● Provided records
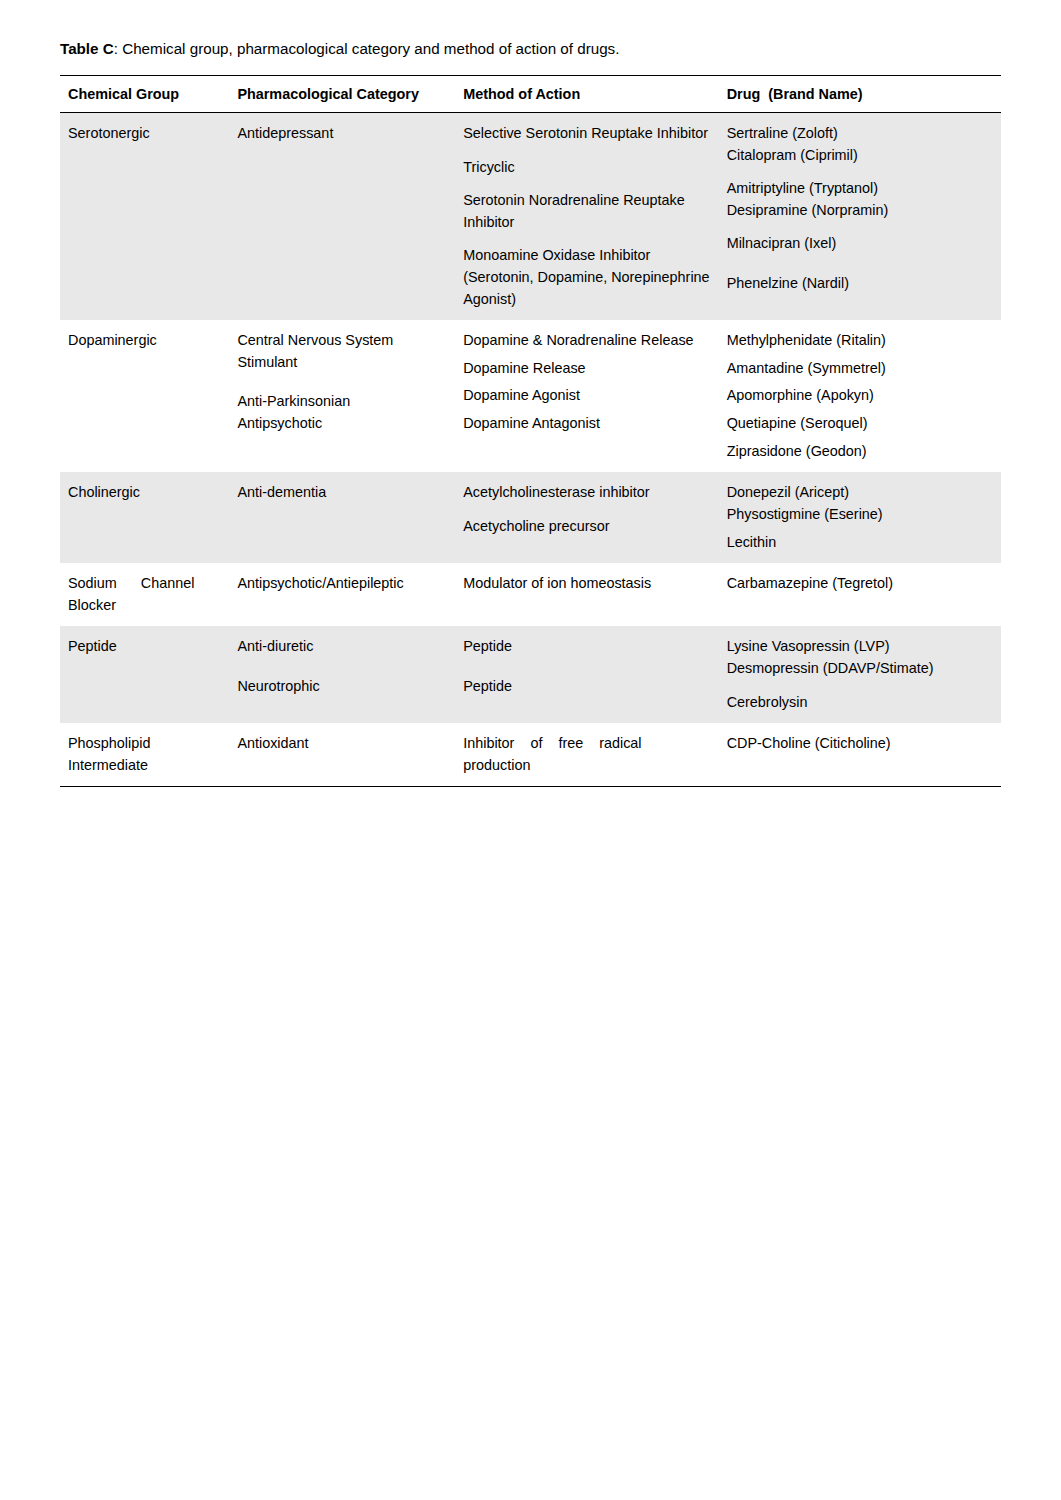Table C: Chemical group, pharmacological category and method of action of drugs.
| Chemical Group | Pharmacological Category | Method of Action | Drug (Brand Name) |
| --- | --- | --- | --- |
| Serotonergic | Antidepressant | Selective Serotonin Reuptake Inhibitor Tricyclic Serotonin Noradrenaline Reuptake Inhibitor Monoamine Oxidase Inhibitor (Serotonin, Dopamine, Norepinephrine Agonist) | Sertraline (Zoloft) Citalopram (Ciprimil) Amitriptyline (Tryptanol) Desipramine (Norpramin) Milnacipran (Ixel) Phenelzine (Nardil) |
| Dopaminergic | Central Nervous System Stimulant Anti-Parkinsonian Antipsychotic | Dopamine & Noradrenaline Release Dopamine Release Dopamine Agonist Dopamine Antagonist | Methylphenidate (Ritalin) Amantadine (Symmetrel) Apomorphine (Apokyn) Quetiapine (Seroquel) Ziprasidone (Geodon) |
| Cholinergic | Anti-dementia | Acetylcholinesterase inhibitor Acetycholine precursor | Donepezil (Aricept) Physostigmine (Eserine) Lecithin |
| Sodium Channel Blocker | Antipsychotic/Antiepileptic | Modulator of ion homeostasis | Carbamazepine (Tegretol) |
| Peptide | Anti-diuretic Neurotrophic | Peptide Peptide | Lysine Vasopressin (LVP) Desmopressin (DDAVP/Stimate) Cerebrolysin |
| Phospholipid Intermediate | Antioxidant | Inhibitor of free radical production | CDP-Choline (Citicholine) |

● Required work
The required answer is the count of lines in the listing that contain the word "Noradrenaline", with no other text.

● Solved exercise
2